07 December 2012 08:13 [Source: ICIS news]
SINGAPORE (ICIS)--Russia’s Rosneft has reduced its offers for Group I base oils to China by $50-100/tonne (€39-77/tonne) month on month for December cargoes, a Chinese importer said on Friday.
Chinese importers lowered their bids in view of extremely weak demand for Russia-origin products and falling prices in the domestic market in November, thus pressuring December offers, the importer explained.
Prices of low-viscosity base oils dropped by $80-90/tonne from a month ago to $870/tonne on a DAF (delivered at frontier) Erenhot basis for December, and prices for high-viscosity volumes went down by $50-100/tonne to $920-980/tonne, the importer added.
Rosneft also reduced its December exports to China to 6,800 tonnes, from 8,800 tonnes as originally planned, so as to mitigate risks in view of dropping offers, according to the importer.
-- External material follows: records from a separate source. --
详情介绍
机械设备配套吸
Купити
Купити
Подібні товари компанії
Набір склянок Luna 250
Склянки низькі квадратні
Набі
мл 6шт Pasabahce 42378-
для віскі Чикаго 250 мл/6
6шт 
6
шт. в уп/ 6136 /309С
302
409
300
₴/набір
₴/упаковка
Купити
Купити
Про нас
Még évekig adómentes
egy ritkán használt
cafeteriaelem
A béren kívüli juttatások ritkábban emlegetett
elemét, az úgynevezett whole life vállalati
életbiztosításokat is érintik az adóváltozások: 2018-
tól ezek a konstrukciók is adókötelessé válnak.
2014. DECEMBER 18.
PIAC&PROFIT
The price cut is not surprising as prices of Russian Group I base oils have declined significantly in China, the source went on to add.
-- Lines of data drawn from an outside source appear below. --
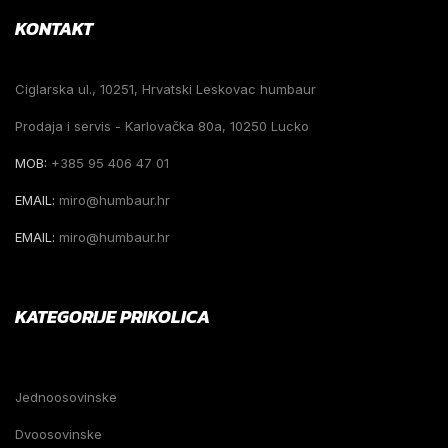
KONTAKT
Ciglarska ul., 10251, Hrvatski Leskovac humbaur
Prodaja i servis - Karlovačka 80a, 10250 Lucko
MOB:
+385 95 406 47 01
EMAIL:
miro@humbaur.hr
EMAIL:
miro@humbaur.hr
KATEGORIJE PRIKOLICA
Jednoosovinske
Dvoosovinske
However, prices of Russia-origin Group I base oils are expected to stabilise in December as demand was still flat, market sources said.
Imported Group I base oils from Russia were traded yuan (CNY) 8,200/tonne in the Chinese market, stable from a week before, the sources added.
Rosneft supplied 6960 tonnes of Group I base oils to China in November, with low-viscosity grades traded at $950-960/tonne DAF Erenhot and high-viscosity grades at $1,020-1,030/tonne.